MASIHKAH DUNIA PENDIDIKAN BERPIKIR AKAN MENYIAPKAN PEKERJA?

Kecerdasan Hati

Serial Kecerdasan Hati

 

MASIHKAH DUNIA PENDIDIKAN BERPIKIR AKAN MENYIAPKAN PEKERJA?

 

Ubaydillah Anwar, CSC, CPT. | Heart Intelligence Specialist

 

Hubungan kecocokan supply-demand antara dunai pendidikan (tingkat atas dan tinggi) dan dunia kerja terbukti lemah. Riset dan fakta membuktikan itu. Sebagai respon, maka pada 1990-an, lahirlah konsep CBHRM (Competency-Based Human Resource Management).

 

Konsep ini setengah tidak percaya dengan nilai akademik.
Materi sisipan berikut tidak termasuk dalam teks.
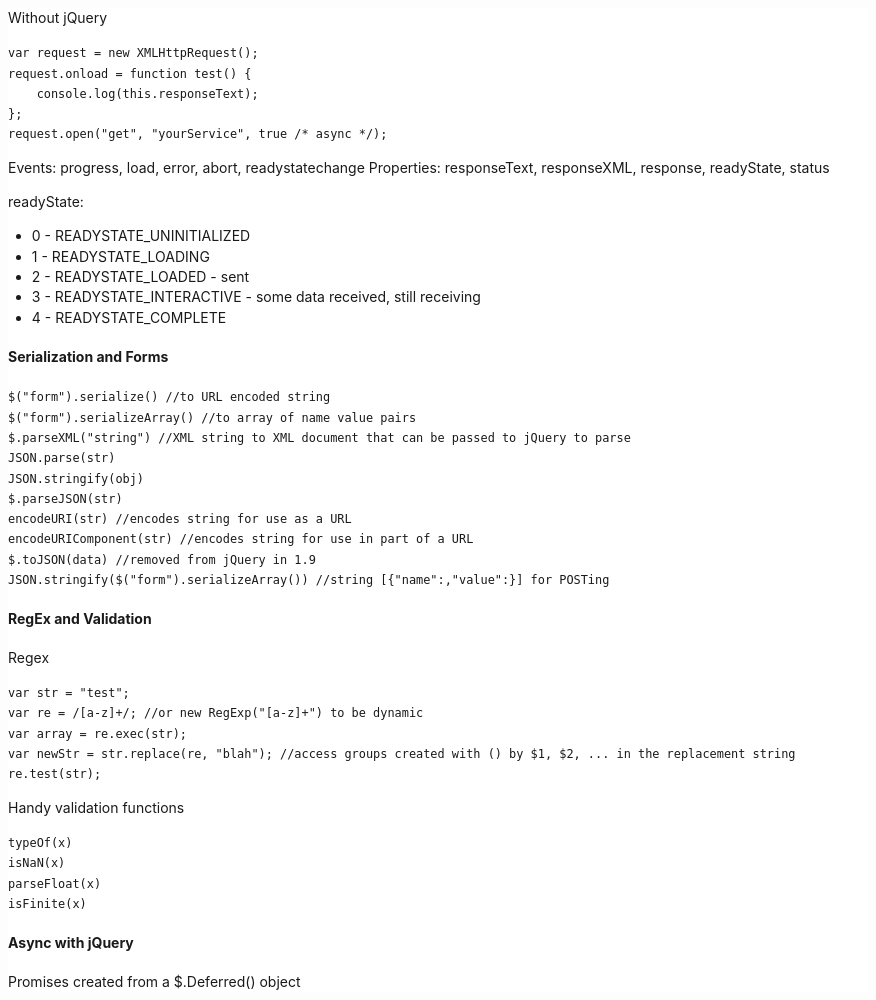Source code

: Without jQuery

    var request = new XMLHttpRequest();
    request.onload = function test() {
	    console.log(this.responseText);
    };
    request.open("get", "yourService", true /* async */);

Events: progress, load, error, abort, readystatechange
Properties: responseText, responseXML, response, readyState, status

readyState:

 - 0 - READYSTATE_UNINITIALIZED
 - 1 - READYSTATE_LOADING
 - 2 - READYSTATE_LOADED - sent
 - 3 - READYSTATE_INTERACTIVE - some data received, still receiving
 - 4 - READYSTATE_COMPLETE


    
#### Serialization and Forms

    $("form").serialize() //to URL encoded string
    $("form").serializeArray() //to array of name value pairs
    $.parseXML("string") //XML string to XML document that can be passed to jQuery to parse
    JSON.parse(str)
    JSON.stringify(obj)
    $.parseJSON(str)
    encodeURI(str) //encodes string for use as a URL
    encodeURIComponent(str) //encodes string for use in part of a URL
    $.toJSON(data) //removed from jQuery in 1.9
    JSON.stringify($("form").serializeArray()) //string [{"name":,"value":}] for POSTing


#### RegEx and Validation

Regex

    var str = "test";
    var re = /[a-z]+/; //or new RegExp("[a-z]+") to be dynamic
    var array = re.exec(str);
    var newStr = str.replace(re, "blah"); //access groups created with () by $1, $2, ... in the replacement string
    re.test(str);
    
Handy validation functions

    typeOf(x)
    isNaN(x)
    parseFloat(x)
    isFinite(x)


#### Async with jQuery

Promises created from a $.Deferred() object
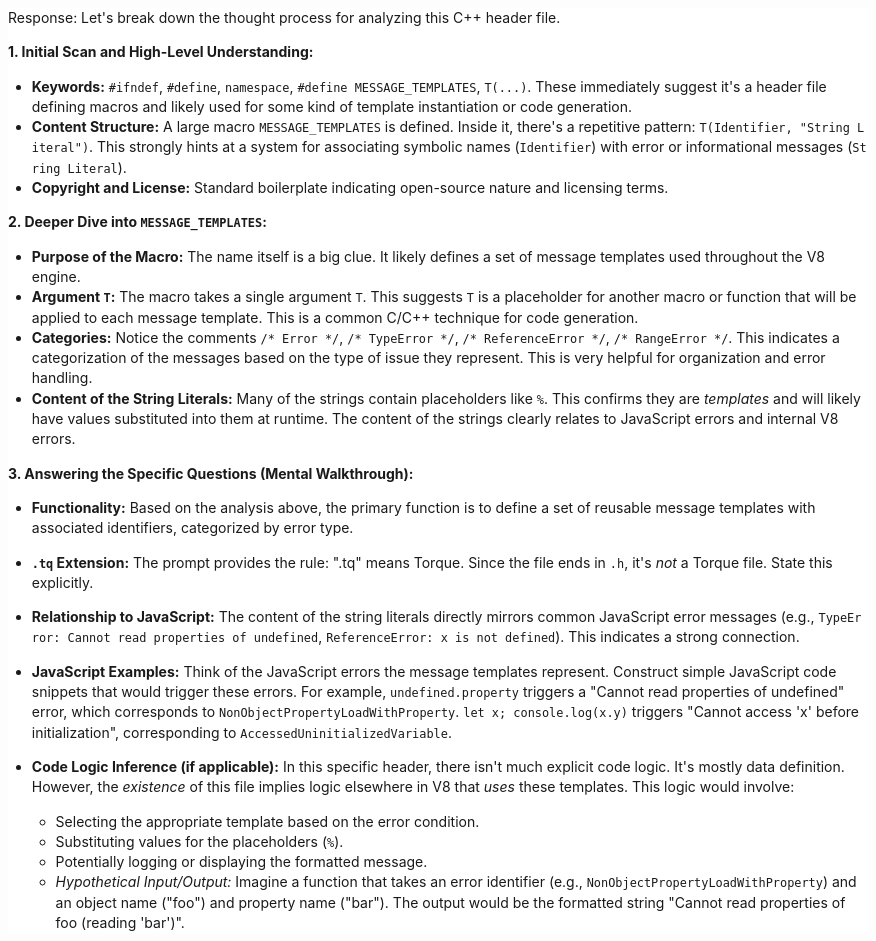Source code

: Response:
Let's break down the thought process for analyzing this C++ header file.

**1. Initial Scan and High-Level Understanding:**

* **Keywords:** `#ifndef`, `#define`, `namespace`, `#define MESSAGE_TEMPLATES`, `T(...)`. These immediately suggest it's a header file defining macros and likely used for some kind of template instantiation or code generation.
* **Content Structure:** A large macro `MESSAGE_TEMPLATES` is defined. Inside it, there's a repetitive pattern: `T(Identifier, "String Literal")`. This strongly hints at a system for associating symbolic names (`Identifier`) with error or informational messages (`String Literal`).
* **Copyright and License:** Standard boilerplate indicating open-source nature and licensing terms.

**2. Deeper Dive into `MESSAGE_TEMPLATES`:**

* **Purpose of the Macro:** The name itself is a big clue. It likely defines a set of message templates used throughout the V8 engine.
* **Argument `T`:** The macro takes a single argument `T`. This suggests `T` is a placeholder for another macro or function that will be applied to each message template. This is a common C/C++ technique for code generation.
* **Categories:** Notice the comments `/* Error */`, `/* TypeError */`, `/* ReferenceError */`, `/* RangeError */`. This indicates a categorization of the messages based on the type of issue they represent. This is very helpful for organization and error handling.
* **Content of the String Literals:**  Many of the strings contain placeholders like `%`. This confirms they are *templates* and will likely have values substituted into them at runtime. The content of the strings clearly relates to JavaScript errors and internal V8 errors.

**3. Answering the Specific Questions (Mental Walkthrough):**

* **Functionality:**  Based on the analysis above, the primary function is to define a set of reusable message templates with associated identifiers, categorized by error type.

* **`.tq` Extension:**  The prompt provides the rule: ".tq" means Torque. Since the file ends in `.h`, it's *not* a Torque file. State this explicitly.

* **Relationship to JavaScript:** The content of the string literals directly mirrors common JavaScript error messages (e.g., `TypeError: Cannot read properties of undefined`, `ReferenceError: x is not defined`). This indicates a strong connection.

* **JavaScript Examples:**  Think of the JavaScript errors the message templates represent. Construct simple JavaScript code snippets that would trigger these errors. For example, `undefined.property` triggers a "Cannot read properties of undefined" error, which corresponds to `NonObjectPropertyLoadWithProperty`. `let x; console.log(x.y)` triggers "Cannot access 'x' before initialization", corresponding to `AccessedUninitializedVariable`.

* **Code Logic Inference (if applicable):** In this specific header, there isn't much explicit code logic. It's mostly data definition. However, the *existence* of this file implies logic elsewhere in V8 that *uses* these templates. This logic would involve:
    * Selecting the appropriate template based on the error condition.
    * Substituting values for the placeholders (`%`).
    * Potentially logging or displaying the formatted message.
    *  *Hypothetical Input/Output:* Imagine a function that takes an error identifier (e.g., `NonObjectPropertyLoadWithProperty`) and an object name ("foo") and property name ("bar"). The output would be the formatted string "Cannot read properties of foo (reading 'bar')".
Sekolah barulah dianggap dapat menghantarkan seseorang memiliki kualifikasi, belum kompetensi. Padahal, kebutuhan dunia kerja adalah kompetensi.

 

Kompetensi berarti kemampuan menerapkan sekian keahlian (skills) yang dibutuhkan oleh peranan, pekerjaan atau profesi yang dampaknya langsung pada hasil (kinerja).

 

Sebagai contoh, seseorang yang jago komputer di ruang kelas, belum tentu kompeten di pekerjaan professional. Kenapa? Jika dia tidak bisa bekerja sama dengan orang lain, mindsetnya negatif, tidak mau belajar lagi, apalagi suka bohong, maka kinerjanya lama-lama rendah.

 

Hampir semua lulusan pesantren bisa bicara di podium, sebab itu bagian dari kegiatan wajib. Tapi untuk menjadi speaker handal, seperti UAS atau almarhum Zainuddin MZ, nanti dulu. Menjadi speaker tidak cukup hanya dengan skill. Ia membutuhkan kompetensi.

 

Ketika tatanan zaman diobrak-abrik oleh disrupsi teknologi dan pandemi, maka kecocokan supply-demand itu semakin tidak jelas lagi. Bahkan sudah mulai muncul fenomena ledakan non-gelar untuk bidang-bidang tertentu. Artinya, posisi kualifikasi semakin didesak minggir oleh kompetensi.

 

Ini belum lagi bicara soal pengambilalihan mesin (artificial intelligence) terhadap pekerjaan manusia. Jargonnya, satu mesin bisa menangani 50 pekerjaan manusia yang sifatnya rutin dan tersistem.

 

Karena itu, riset Bank Dunia menyimpulkan bahwa untuk Indonesia, di atas 57% semua pekerja (professional) perlu reskilling (dinaikkan skilnya) dan upskilling (ditambah lagi). Apalagi lulusan baru?

 

Kembali ke pertanyaan di atas, jadi bagaimana? Para pemikir dunia bersuara, dunia pendidikan diminta lebih fokus menyiapkan orang-orangnya dengan berbagai skill yang tidak bisa diganti oleh mesin dan responsif terhadap perubahan zaman.  Syukur-syukur bisa membekali kompetensi sekaligus.

 

Berbagai skill tersebut mengerucut pada tiga klaster utama, yaitu: a) self leadership, b) collaboration, dan c) leading people. Artinya, jurusan apapun, perlu mendapatkan bekal tersebut.

 

Dengan kata lain, dunia pendidikan semakin tidak bisa lagi mengoptimalkan pembekalan pada hand (keterampilan) dan head (pengatahuan kognitif), tetapi juga harus heart (heart).

 

Bahkan menurut riset mutakhir yang menyebut temuannya sebagai “new science” (HeartMarth Institute) justru heart-lah yang mestinya mendapatkan perhatian besar. Sebab, kinerja otak, skill sosial,  dan koordinasi jasmani-rohani manusia ditentukan oleh heart.

 

Riset ini mengukuhkan eksplorasi spiritual ulama tasawuf seribu tahun sebelumnya bahwa hati adalah raja dalam pemerintahan jiwa (malik). Hand dan head adalah pasukan dan pelayan hati.